→ WHAT TO WORK ON:
In the excerpt on constrained skyline queries, what two groups does the Grouping method sort objects into?

→ EXCERPT PROVIDED:
Culling Method: The Culling method is employed to identify the MBR with the leftmost vertex, $MB{R}_{LMV}$, by computing the Euclidean distance of the left vertices of MBRs realized in ND to Sp which is the left vertex to the root of the X-tree. Instead of evaluating the dominance relationship between objects of MBRs in the ND, only the set of objects within the MBR with the leftmost vertex, $MB{R}_{LMV}$, and those objects of MBRs not dominated by $MB{R}_{LMV}$ are processed in identifying the dominant objects for the given constrained skyline query, $c{q}_i$. Essentially, the number of pairwise comparisons is reduced since many unnecessary comparisons among objects are avoided. This is due to the fact that the MBRs dominated by $MB{R}_{LMV}$ are pruned off. The $MB{R}_{LMV}$ and the dominant MBRs are then passed to the Grouping method. The detail steps of the Culling method are as delineated in Algorithm 3 (Fig. 18).

Using the example depicted in Fig. 17, with $c{q}_i=[55-120]$, the left vertices for the MBRs in ND of the given example are $MB{R}_{R4}=(100,50)$, $MB{R}_{R5}=(60,45)$, and $MB{R}_{R6}=(120,25)$ with distances computed to Sp(0,0) as 47.16, 22.36, and 60, respectively. With this, the MBR with the leftmost vertex is $MB{R}_{R5}$. Nonetheless, the objects of $MB{R}_{R5}$ and $MB{R}_{R6}$ are collected since $MB{R}_{R5}$ does not dominate $MB{R}_{R6}$; while it dominates $MB{R}_{R4}$. Thus, objects {B, C, D, H, I} are the objects passed to the next method, Grouping method.

Grouping Method: Based on the CD derived by the previous method, the Grouping method is employed to group the objects into two distinct groups. The first group, Oc, consists of objects with certain data, while the second group, CS, consists of objects with uncertain data. The detail steps of the Grouping method are as demonstrated in Algorithm 4 (Fig. 19). The result of deploying the Grouping method is presented in Fig. 20.

Conventional Skyline Algorithm: To determine the local skylines, the Oc group of objects is subjected to the conventional skyline algorithm. {B, D, H} is the set of local skylines of Oc in Fig. 20, based on the instances shown in Fig. 17. In a single list, LS, the items of Oc and CS are handed to the subsequent phase.

Fuzzification & final skylines derivation (F&FSD)

The Trapezoid Fuzzification method is used at the Fuzzification & Final Skylines Derivation (F&FSD) phase to generate the trapezoid membership function values for each continuous range value of the objects in LS, and the Sum Aggregation method is used to return a single trapezoid membership function value for the values derived by the Trapezoid Fuzzification method. The final skylines of the constrained skyline query, $c{q}_i$, are computed using the conventional skyline algorithm, while the Centroid Defuzzification method is employed to return the exact value to the continuous range value. These techniques are explained in more detail below.

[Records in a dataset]

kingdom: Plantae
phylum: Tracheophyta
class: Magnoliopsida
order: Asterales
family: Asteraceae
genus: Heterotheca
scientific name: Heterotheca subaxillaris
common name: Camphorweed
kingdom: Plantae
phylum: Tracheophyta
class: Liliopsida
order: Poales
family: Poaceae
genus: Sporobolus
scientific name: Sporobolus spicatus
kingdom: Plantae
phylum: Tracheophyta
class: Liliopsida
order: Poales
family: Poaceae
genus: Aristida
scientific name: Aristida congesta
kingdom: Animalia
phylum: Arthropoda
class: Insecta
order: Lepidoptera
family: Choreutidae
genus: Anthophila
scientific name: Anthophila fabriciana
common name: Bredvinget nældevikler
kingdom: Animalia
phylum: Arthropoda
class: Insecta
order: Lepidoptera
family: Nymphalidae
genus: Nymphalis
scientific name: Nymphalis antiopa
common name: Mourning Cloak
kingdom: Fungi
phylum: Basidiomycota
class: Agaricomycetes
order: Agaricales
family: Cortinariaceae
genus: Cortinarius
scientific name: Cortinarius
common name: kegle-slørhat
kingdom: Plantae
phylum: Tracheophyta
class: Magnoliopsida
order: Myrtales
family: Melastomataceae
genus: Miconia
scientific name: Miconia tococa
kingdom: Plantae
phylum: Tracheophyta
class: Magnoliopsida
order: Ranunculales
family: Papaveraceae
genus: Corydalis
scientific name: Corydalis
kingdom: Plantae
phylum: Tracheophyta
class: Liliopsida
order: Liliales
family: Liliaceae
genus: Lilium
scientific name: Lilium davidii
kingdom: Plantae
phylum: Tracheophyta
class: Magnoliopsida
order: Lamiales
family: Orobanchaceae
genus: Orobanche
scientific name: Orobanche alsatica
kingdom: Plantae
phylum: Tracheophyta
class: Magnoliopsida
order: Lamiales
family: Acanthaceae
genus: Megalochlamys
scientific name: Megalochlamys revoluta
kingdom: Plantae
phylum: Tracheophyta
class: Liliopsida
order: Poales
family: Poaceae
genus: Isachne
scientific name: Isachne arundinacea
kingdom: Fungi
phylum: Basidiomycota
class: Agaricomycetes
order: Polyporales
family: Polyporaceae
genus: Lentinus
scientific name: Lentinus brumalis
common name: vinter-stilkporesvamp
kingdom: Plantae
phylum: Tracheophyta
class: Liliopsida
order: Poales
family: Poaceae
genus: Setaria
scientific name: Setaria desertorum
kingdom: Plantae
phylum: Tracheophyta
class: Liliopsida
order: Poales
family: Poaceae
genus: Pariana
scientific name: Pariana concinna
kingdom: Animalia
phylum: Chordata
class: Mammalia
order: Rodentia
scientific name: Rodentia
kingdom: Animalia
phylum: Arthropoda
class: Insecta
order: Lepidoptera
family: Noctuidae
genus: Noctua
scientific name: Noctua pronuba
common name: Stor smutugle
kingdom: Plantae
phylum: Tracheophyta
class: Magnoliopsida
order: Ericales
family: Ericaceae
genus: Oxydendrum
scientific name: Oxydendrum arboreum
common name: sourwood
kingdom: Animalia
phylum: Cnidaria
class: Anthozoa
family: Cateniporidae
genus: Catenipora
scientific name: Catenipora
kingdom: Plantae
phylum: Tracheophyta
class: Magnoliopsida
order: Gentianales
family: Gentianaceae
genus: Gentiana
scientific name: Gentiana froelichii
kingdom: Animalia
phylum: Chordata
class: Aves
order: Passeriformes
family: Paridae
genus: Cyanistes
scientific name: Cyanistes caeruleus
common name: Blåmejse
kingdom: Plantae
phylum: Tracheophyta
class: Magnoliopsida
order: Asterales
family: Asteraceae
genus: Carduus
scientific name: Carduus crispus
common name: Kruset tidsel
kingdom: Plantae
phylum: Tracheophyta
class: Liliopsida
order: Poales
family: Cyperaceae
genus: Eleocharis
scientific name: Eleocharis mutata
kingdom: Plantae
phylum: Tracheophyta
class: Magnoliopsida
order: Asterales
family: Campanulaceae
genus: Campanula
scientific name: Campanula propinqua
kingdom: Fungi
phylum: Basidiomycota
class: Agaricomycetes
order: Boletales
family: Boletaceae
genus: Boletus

→ EXPECTED ANSWER:
Oc, made up of objects with certain data, and CS, made up of objects with uncertain data.